• _Task to carry out_
Retype only the lines running from the beginning of the entries below to the line with "Versicherten außerdem Leistungen wie", both included. Do not include pictures.

• _Page images and extracted text_
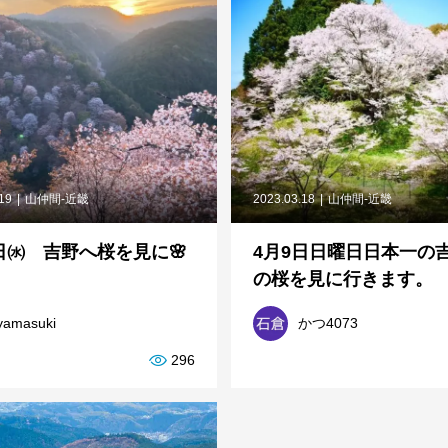
.19
山仲間-近畿
2023.03.18
山仲間-近畿
日㈬ 吉野へ桜を見に🌸
4月9日日曜日日本一の
の桜を見に行きます。
yamasuki
かつ4073
296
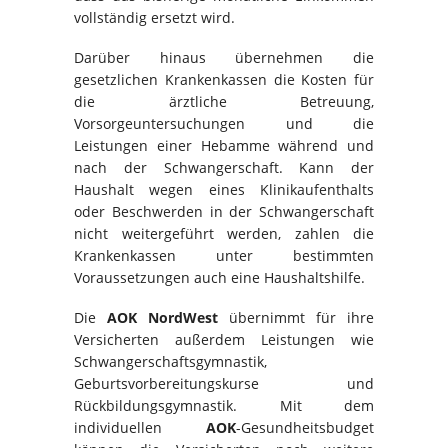
vollständig ersetzt wird.
Darüber hinaus übernehmen die
gesetzlichen Krankenkassen die Kosten für
die ärztliche Betreuung,
Vorsorgeuntersuchungen und die
Leistungen einer Hebamme während und
nach der Schwangerschaft. Kann der
Haushalt wegen eines Klinikaufenthalts
oder Beschwerden in der Schwangerschaft
nicht weitergeführt werden, zahlen die
Krankenkassen unter bestimmten
Voraussetzungen auch eine Haushaltshilfe.
Die
AOK NordWest
übernimmt für ihre
Versicherten außerdem Leistungen wie
Schwangerschaftsgymnastik,
Geburtsvorbereitungskurse und
Rückbildungsgymnastik. Mit dem
individuellen
AOK
-Gesundheitsbudget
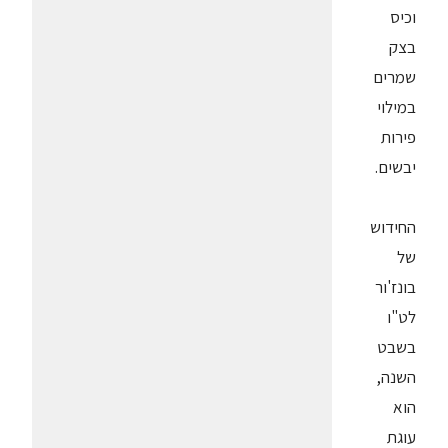
וכיס
בצק
שמרים
במילוי
פירות
יבשים.
החידוש
של
בונז'ור
לט"ו
בשבט
השנה,
הוא
עוגת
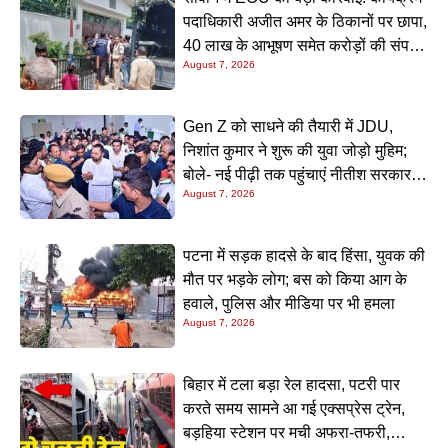
पदाधिकारी अजीत अमर के ठिकानों पर छापा,
40 लाख के आभूषण समेत करोड़ों की संपत्ति
August 7, 2026
की जांच शुरू
Gen Z को साधने की तैयारी में JDU,
निशांत कुमार ने शुरू की युवा जोड़ो मुहिम;
बोले- नई पीढ़ी तक पहुंचाएं नीतीश सरकार के
August 7, 2026
20 सालों के काम
पटना में सड़क हादसे के बाद हिंसा, युवक की
मौत पर भड़के लोग; बस को किया आग के
हवाले, पुलिस और मीडिया पर भी हमला
August 7, 2026
बिहार में टला बड़ा रेल हादसा, पटरी पार
करते समय सामने आ गई एक्सप्रेस ट्रेन,
बड़हिया स्टेशन पर मची अफरा-तफरी,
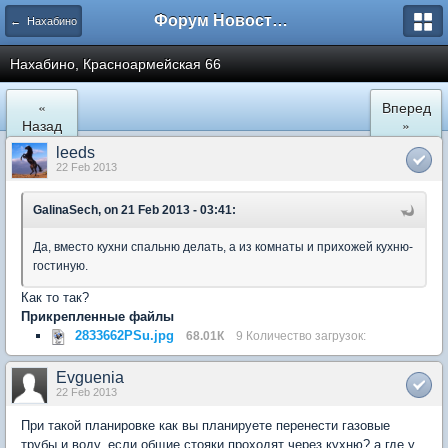
Форум Новостройки
← Нахабино
Нахабино, Красноармейская 66
«
Вперед
Назад
»
leeds
22 Feb 2013
GalinaSech, on 21 Feb 2013 - 03:41:
Да, вместо кухни спальню делать, а из комнаты и прихожей кухню-
гостиную.
Как то так?
Прикрепленные файлы
2833662PSu.jpg
68.01К
9 Количество загрузок:
Evguenia
22 Feb 2013
При такой планировке как вы планируете перенести газовые
трубы и воду, если общие стояки проходят через кухню? а где у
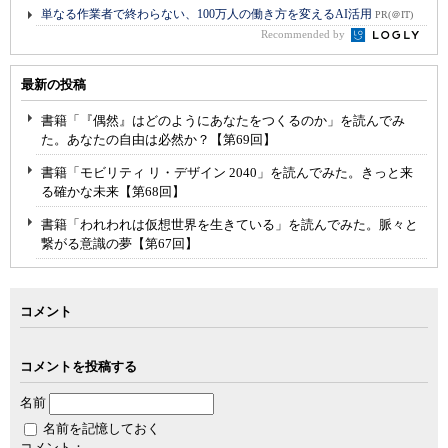
単なる作業者で終わらない、100万人の働き方を変えるAI活用
PR(＠IT)
Recommended by
最新の投稿
書籍「『偶然』はどのようにあなたをつくるのか」を読んでみ
た。あなたの自由は必然か？【第69回】
書籍「モビリティ リ・デザイン 2040」を読んでみた。きっと来
る確かな未来【第68回】
書籍「われわれは仮想世界を生きている」を読んでみた。脈々と
繋がる意識の夢【第67回】
コメント
コメントを投稿する
名前
名前を記憶しておく
コメント：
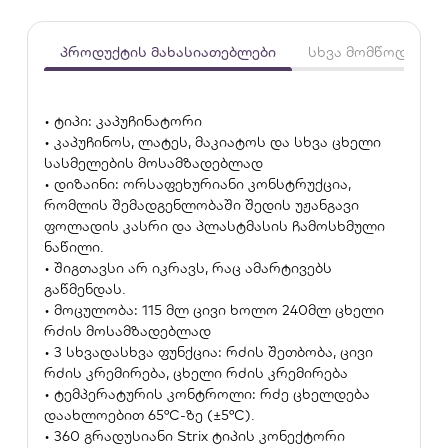
პროდუქტის მახასიათებლები
სხვა მომწოდებლე
• ტიპი: კაპუჩინატორი
• კაპუჩინოს, ლატეს, მაკიატოს და სხვა ცხელი
სასმელების მოსამზადებლად
• დიზაინი: ორსაფეხურიანი კონსტრუქცია,
რომლის შემადგენლობაში შედის უჟანგავი
ფოლადის კასრი და პლასტმასის ჩამოსხმული
ნაწილი.
• შიგთავსი არ იკრავს, რაც ამარტივებს
გაწმენდას.
• მოცულობა: 115 მლ ცივი ხოლო 240მლ ცხელი
რძის მოსამზადებლად
• 3 სხვადასხვა ფუნქცია: რძის შეთბობა, ცივი
რძის კრემირება, ცხელი რძის კრემირება
• ტემპერატურის კონტროლი: რძე ცხელდება
დაახლოებით 65°C-ზე (±5°C).
• 360 გრადუსიანი Strix ტიპის კონექტორი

• _Output below_
.19
山仲間-近畿
2023.03.18
山仲間-近畿
日㈬ 吉野へ桜を見に🌸
4月9日日曜日日本一の
の桜を見に行きます。
yamasuki
かつ4073
296
vollständig ersetzt wird.
Darüber hinaus übernehmen die
gesetzlichen Krankenkassen die Kosten für
die ärztliche Betreuung,
Vorsorgeuntersuchungen und die
Leistungen einer Hebamme während und
nach der Schwangerschaft. Kann der
Haushalt wegen eines Klinikaufenthalts
oder Beschwerden in der Schwangerschaft
nicht weitergeführt werden, zahlen die
Krankenkassen unter bestimmten
Voraussetzungen auch eine Haushaltshilfe.
Die
AOK NordWest
übernimmt für ihre
Versicherten außerdem Leistungen wie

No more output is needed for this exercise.